▶ Task to carry out
All lines with the word "https" are to be found and copied from the listing.

BEGIN Supplied information

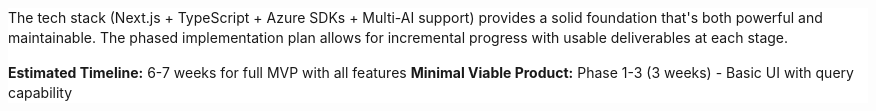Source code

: The tech stack (Next.js + TypeScript + Azure SDKs + Multi-AI support) provides a solid foundation that's both powerful and maintainable. The phased implementation plan allows for incremental progress with usable deliverables at each stage.

**Estimated Timeline:** 6-7 weeks for full MVP with all features
**Minimal Viable Product:** Phase 1-3 (3 weeks) - Basic UI with query capability

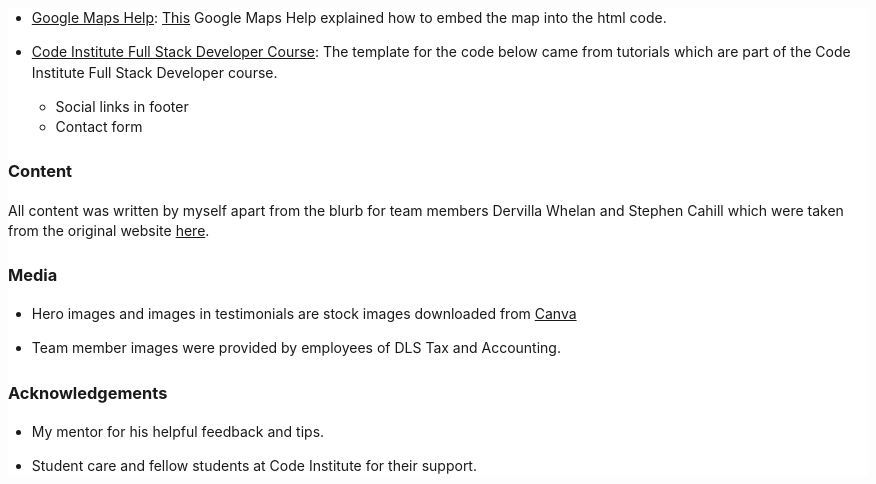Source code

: - [Google Maps Help](): [This](https://support.google.com/maps/answer/144361?co=GENIE.Platform%3DDesktop&hl=en) Google Maps Help explained how to 
embed the map into the html code.

- [Code Institute Full Stack Developer Course](https://codeinstitute.net/): The template for the code below came from tutorials which are part of 
the Code Institute Full Stack Developer course. 

  - Social links in footer
  - Contact form 

### Content

All content was written by myself apart from the blurb for team members Dervilla Whelan
 and Stephen Cahill which were taken from the original website [here](http://www.dlspartners.ie/).

### Media

 - Hero images and images in testimonials are stock images downloaded from [Canva](https://www.canva.com/)

 - Team member images were provided by employees of DLS Tax and Accounting.

### Acknowledgements

 - My mentor for his helpful feedback and tips.
 
 - Student care and fellow students at Code Institute for their support.



 
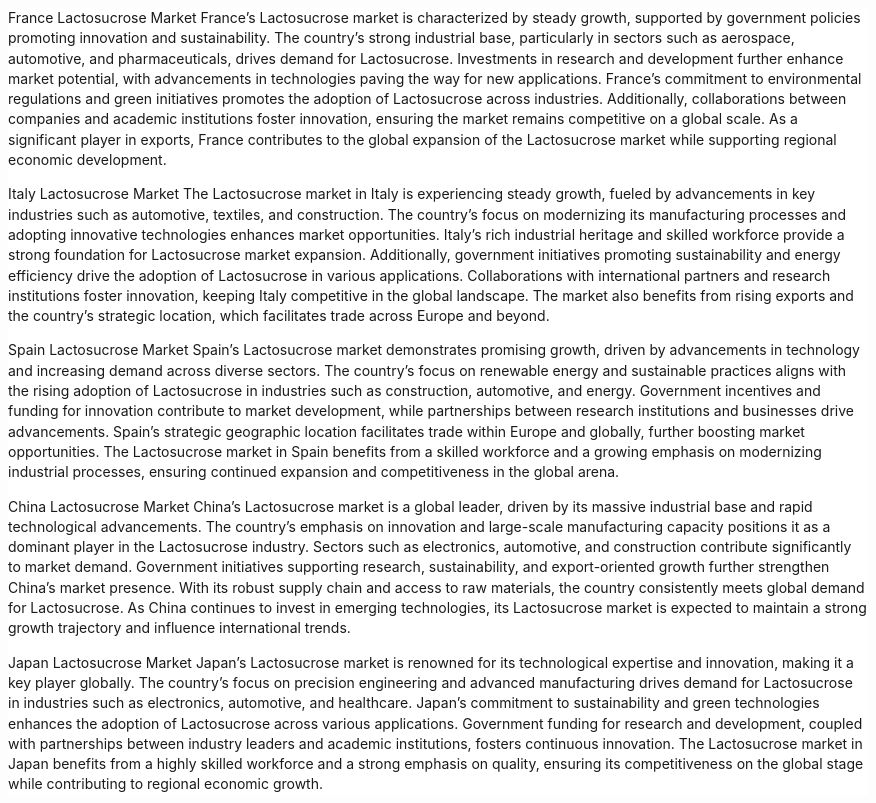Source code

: France Lactosucrose Market
France’s Lactosucrose market is characterized by steady growth, supported by government policies promoting innovation and sustainability. The country’s strong industrial base, particularly in sectors such as aerospace, automotive, and pharmaceuticals, drives demand for Lactosucrose. Investments in research and development further enhance market potential, with advancements in technologies paving the way for new applications. France’s commitment to environmental regulations and green initiatives promotes the adoption of Lactosucrose across industries. Additionally, collaborations between companies and academic institutions foster innovation, ensuring the market remains competitive on a global scale. As a significant player in exports, France contributes to the global expansion of the Lactosucrose market while supporting regional economic development.

Italy Lactosucrose Market
The Lactosucrose market in Italy is experiencing steady growth, fueled by advancements in key industries such as automotive, textiles, and construction. The country’s focus on modernizing its manufacturing processes and adopting innovative technologies enhances market opportunities. Italy’s rich industrial heritage and skilled workforce provide a strong foundation for Lactosucrose market expansion. Additionally, government initiatives promoting sustainability and energy efficiency drive the adoption of Lactosucrose in various applications. Collaborations with international partners and research institutions foster innovation, keeping Italy competitive in the global landscape. The market also benefits from rising exports and the country’s strategic location, which facilitates trade across Europe and beyond.

Spain Lactosucrose Market
Spain’s Lactosucrose market demonstrates promising growth, driven by advancements in technology and increasing demand across diverse sectors. The country’s focus on renewable energy and sustainable practices aligns with the rising adoption of Lactosucrose in industries such as construction, automotive, and energy. Government incentives and funding for innovation contribute to market development, while partnerships between research institutions and businesses drive advancements. Spain’s strategic geographic location facilitates trade within Europe and globally, further boosting market opportunities. The Lactosucrose market in Spain benefits from a skilled workforce and a growing emphasis on modernizing industrial processes, ensuring continued expansion and competitiveness in the global arena.

China Lactosucrose Market
China’s Lactosucrose market is a global leader, driven by its massive industrial base and rapid technological advancements. The country’s emphasis on innovation and large-scale manufacturing capacity positions it as a dominant player in the Lactosucrose industry. Sectors such as electronics, automotive, and construction contribute significantly to market demand. Government initiatives supporting research, sustainability, and export-oriented growth further strengthen China’s market presence. With its robust supply chain and access to raw materials, the country consistently meets global demand for Lactosucrose. As China continues to invest in emerging technologies, its Lactosucrose market is expected to maintain a strong growth trajectory and influence international trends.

Japan Lactosucrose Market
Japan’s Lactosucrose market is renowned for its technological expertise and innovation, making it a key player globally. The country’s focus on precision engineering and advanced manufacturing drives demand for Lactosucrose in industries such as electronics, automotive, and healthcare. Japan’s commitment to sustainability and green technologies enhances the adoption of Lactosucrose across various applications. Government funding for research and development, coupled with partnerships between industry leaders and academic institutions, fosters continuous innovation. The Lactosucrose market in Japan benefits from a highly skilled workforce and a strong emphasis on quality, ensuring its competitiveness on the global stage while contributing to regional economic growth.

END Supplied information

▶ Your solution
: - [Google Maps Help](): [This](https://support.google.com/maps/answer/144361?co=GENIE.Platform%3DDesktop&hl=en) Google Maps Help explained how to 
- [Code Institute Full Stack Developer Course](https://codeinstitute.net/): The template for the code below came from tutorials which are part of 
 - Hero images and images in testimonials are stock images downloaded from [Canva](https://www.canva.com/)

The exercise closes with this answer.